Search code examples
mysqlhadoopapache-sparkhiveimpala

How can i convert a timestamp to gmt format in hive


I have a timestamp column in my table, i'm deriving a column named dt_skey out of the timestamp column. For clear explanation lets assume that timestamp column name as time_column. This is how the time_column looks like 2017-02-05 03:33:50, dt_skey column looks like this 20170205033350 which is nothing but removing the symbols in between.

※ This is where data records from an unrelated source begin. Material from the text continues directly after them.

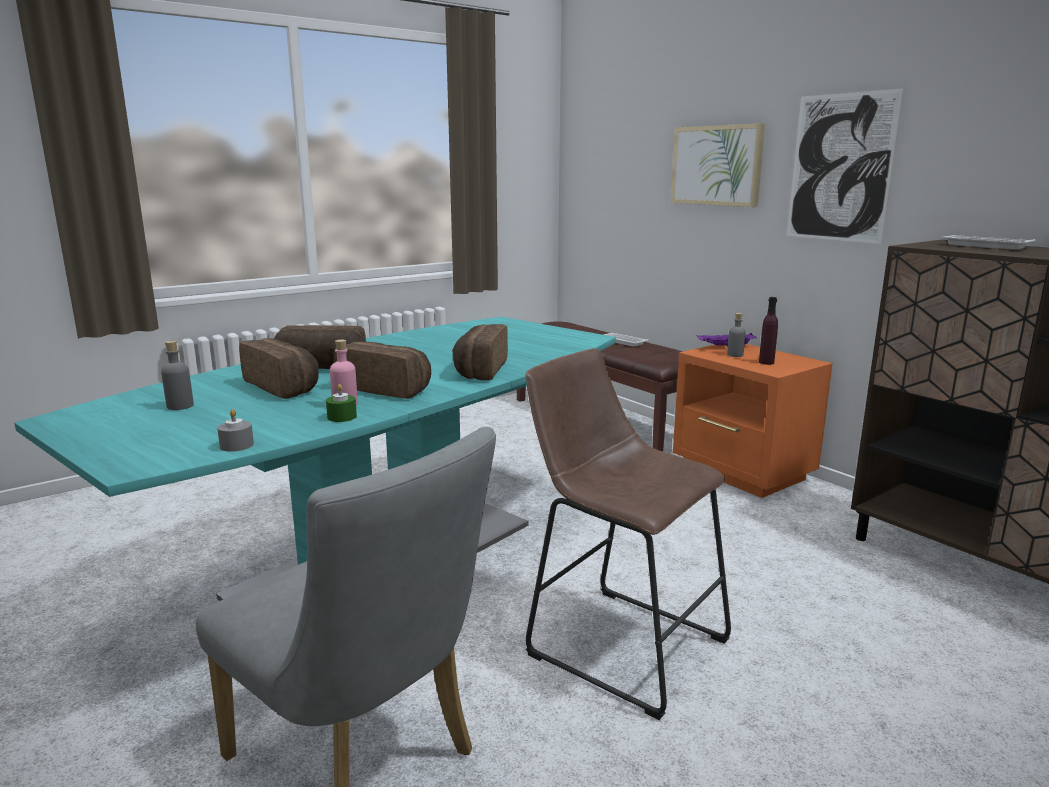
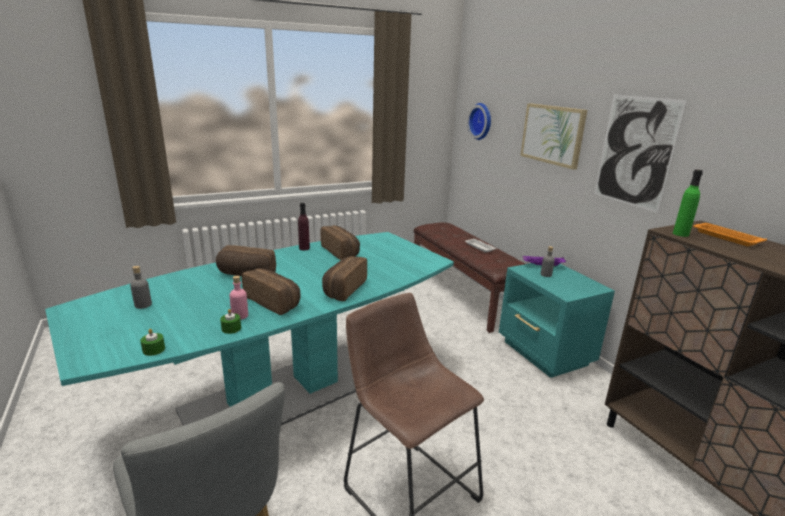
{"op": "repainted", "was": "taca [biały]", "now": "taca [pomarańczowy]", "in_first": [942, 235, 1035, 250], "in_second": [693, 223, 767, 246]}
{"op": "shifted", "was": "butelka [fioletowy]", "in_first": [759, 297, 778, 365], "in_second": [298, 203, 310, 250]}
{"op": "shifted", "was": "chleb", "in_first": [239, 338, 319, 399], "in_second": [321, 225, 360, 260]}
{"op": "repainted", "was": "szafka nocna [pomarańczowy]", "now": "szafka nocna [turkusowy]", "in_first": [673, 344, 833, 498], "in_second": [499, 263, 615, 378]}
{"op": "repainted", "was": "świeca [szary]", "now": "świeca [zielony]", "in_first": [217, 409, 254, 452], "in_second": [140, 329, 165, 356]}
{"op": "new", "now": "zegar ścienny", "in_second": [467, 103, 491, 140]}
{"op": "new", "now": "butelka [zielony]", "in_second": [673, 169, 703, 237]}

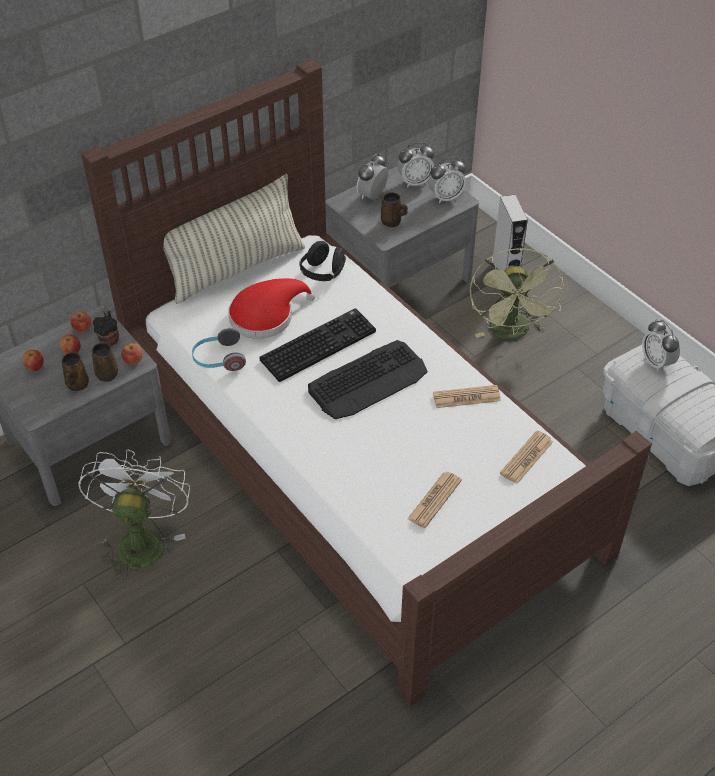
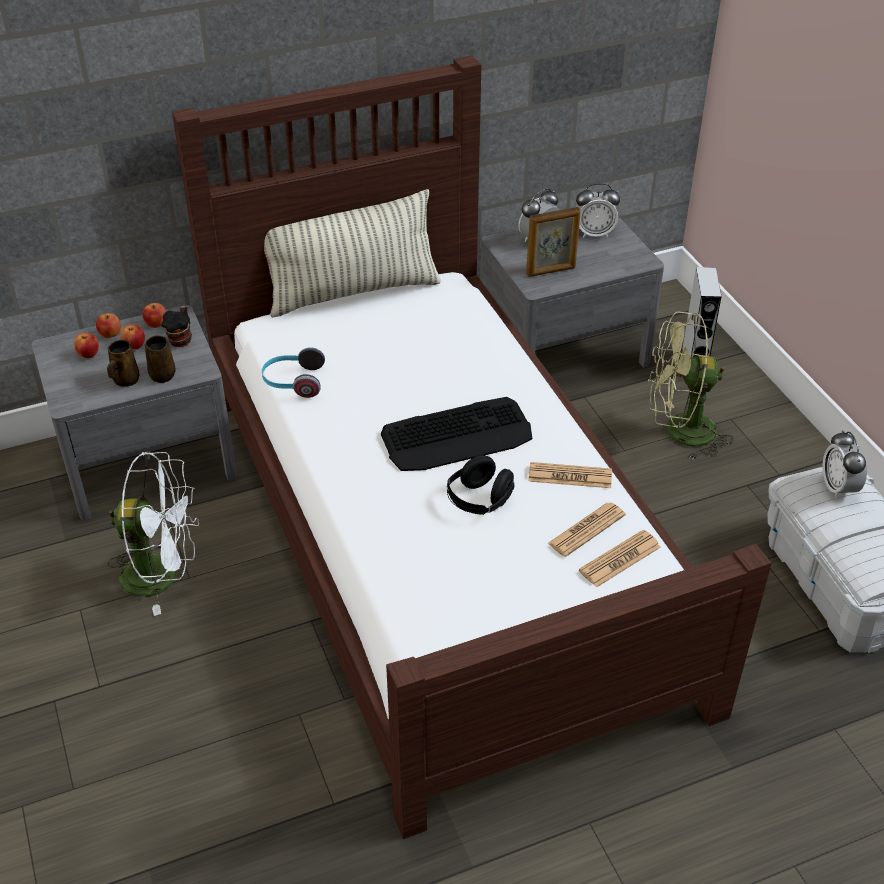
{"op": "gone", "was": "budzik", "in_first": [428, 157, 466, 203]}
{"op": "swapped", "was": "kubek [brązowy]", "now": "ramka na zdjęcie", "in_first": [381, 192, 408, 227], "in_second": [526, 207, 581, 277]}
{"op": "shifted", "was": "słuchawki [czarny]", "in_first": [299, 241, 346, 281], "in_second": [447, 455, 514, 515]}
{"op": "rotated", "was": "wentylator [zielony]", "in_first": [470, 248, 564, 340], "in_second": [648, 312, 733, 460], "clockwise": 75}
{"op": "gone", "was": "kapelusz [czerwony]", "in_first": [228, 278, 316, 339]}
{"op": "gone", "was": "klawiatura", "in_first": [260, 308, 376, 382]}
{"op": "shifted", "was": "jabłko", "in_first": [121, 343, 143, 365], "in_second": [96, 313, 121, 338]}
{"op": "rotated", "was": "wentylator [biały]", "in_first": [78, 449, 190, 580], "in_second": [108, 451, 199, 616], "clockwise": 75}
{"op": "shifted", "was": "gazeta", "in_first": [408, 472, 462, 528], "in_second": [547, 502, 626, 557]}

My question here : time_column is in est timezone, i want to convert it to the gmt format while i'm deriving dt_skey out of it. The reason why i want to do this is timestamp will be converted to the gmt format when we query it through impala where as dt_skey will not be converted as it is a int datatype. I'm doing the ingestion through hive where the timestamp and dt_skey column will be in sync when we query through hive. For the reporting purpose and users we use impala, so i want to make changes to the dt_skey column so that if user looks through impala both the columns should be in sync.

Below is the sql i'm using to derive dt_skey column out of a timestamp column:

cast(substr(regexp_replace(cast(time_column as string), '-',''),1,8) as int)as dt_skey

the above query will convert this 2017-02-02 07:32:51 into this 20170202.

Please help me to offset the dt_skey to GMT format. I also welcome solutions through spark.


Solution

  • In Spark:

    rdd = spark.sparkContext.parallelize([('2017-02-05 03:33:50',)])
    df = spark.createDataFrame(rdd, ['EST'])
    df = df.withColumn('GMT', f.to_utc_timestamp(df['EST'], 'EST'))
    res = df.withColumn('YouWanna', f.date_format(df['GMT'], 'yyyyMMddHHmmss'))
    res.show(truncate=False)
    
    +-------------------+---------------------+--------------+
    |EST                |GMT                  |YouWanna      |
    +-------------------+---------------------+--------------+
    |2017-02-05 03:33:50|2017-02-05 08:33:50.0|20170205083350|
    +-------------------+---------------------+--------------+
    

    Or in hive:

    select date_format(to_utc_timestamp('2017-02-05 03:33:50','EST'), 'yyyyMMddHHmmss') from dual
    

    Do you mean this ?